• [Try it]
Reproduce word for word the lines between those holding "l’ébénisterie ?" and "Les centres fournissent", inclusive, and nothing else from the data below.

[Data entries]
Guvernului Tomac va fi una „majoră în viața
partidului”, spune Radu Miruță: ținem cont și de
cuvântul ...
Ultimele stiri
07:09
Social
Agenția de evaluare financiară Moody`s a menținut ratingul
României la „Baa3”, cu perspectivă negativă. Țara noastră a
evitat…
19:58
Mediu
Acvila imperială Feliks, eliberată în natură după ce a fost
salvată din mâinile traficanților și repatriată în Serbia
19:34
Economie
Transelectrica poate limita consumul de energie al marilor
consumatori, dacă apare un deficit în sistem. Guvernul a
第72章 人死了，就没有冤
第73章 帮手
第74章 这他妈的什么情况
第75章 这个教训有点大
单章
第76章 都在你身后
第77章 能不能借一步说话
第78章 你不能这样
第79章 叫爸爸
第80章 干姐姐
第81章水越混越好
* * *
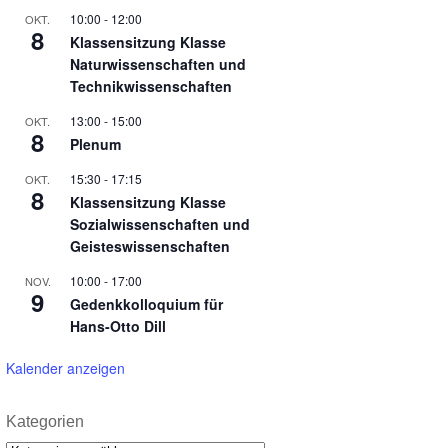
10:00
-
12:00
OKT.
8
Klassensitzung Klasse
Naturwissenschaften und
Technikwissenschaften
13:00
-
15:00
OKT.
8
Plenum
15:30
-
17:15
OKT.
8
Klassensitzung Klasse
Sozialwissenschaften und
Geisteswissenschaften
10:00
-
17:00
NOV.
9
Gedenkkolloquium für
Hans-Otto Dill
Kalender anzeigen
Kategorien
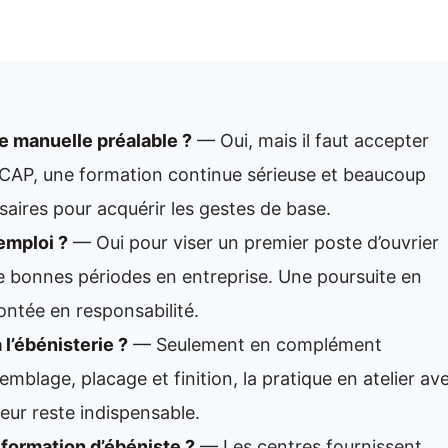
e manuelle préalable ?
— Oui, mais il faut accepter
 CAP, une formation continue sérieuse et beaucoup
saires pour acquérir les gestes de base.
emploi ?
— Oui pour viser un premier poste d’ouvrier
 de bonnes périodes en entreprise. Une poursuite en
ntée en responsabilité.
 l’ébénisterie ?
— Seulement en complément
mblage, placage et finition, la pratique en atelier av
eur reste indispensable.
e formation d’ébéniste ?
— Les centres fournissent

• [Problem solution]
 l’ébénisterie ?
— Seulement en complément
mblage, placage et finition, la pratique en atelier av
eur reste indispensable.
e formation d’ébéniste ?
— Les centres fournissent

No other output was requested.